WHAT THE TASK ASKS:
All the data that follows should be repeated exactly, without a single picture.

[[ ENTRIES SUPPLIED, beginning ]]

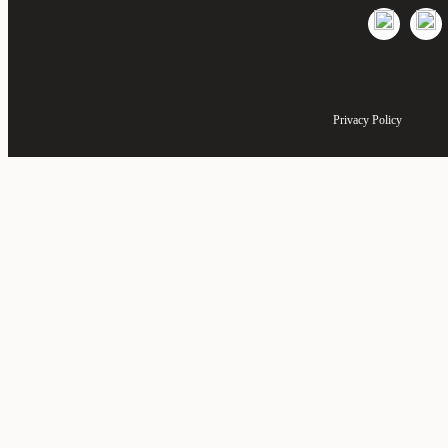
Privacy Policy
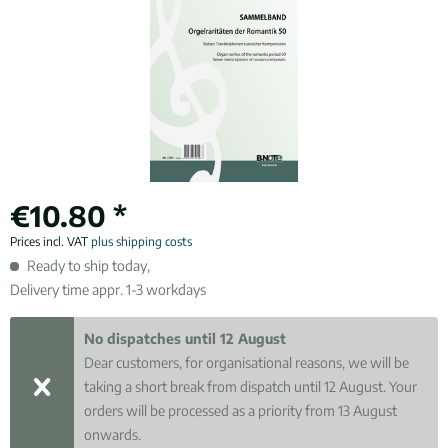
€10.80 *
Prices incl. VAT
plus shipping costs
Ready to ship today,
Delivery time appr. 1-3 workdays
No dispatches until 12 August
Dear customers, for organisational reasons, we will be
taking a short break from dispatch until 12 August. Your
orders will be processed as a priority from 13 August
onwards.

[[ ENTRIES SUPPLIED, end ]]

ANSWER SPACE:
Privacy Policy
€10.80 *
Prices incl. VAT
plus shipping costs
Ready to ship today,
Delivery time appr. 1-3 workdays
No dispatches until 12 August
Dear customers, for organisational reasons, we will be
taking a short break from dispatch until 12 August. Your
orders will be processed as a priority from 13 August
onwards.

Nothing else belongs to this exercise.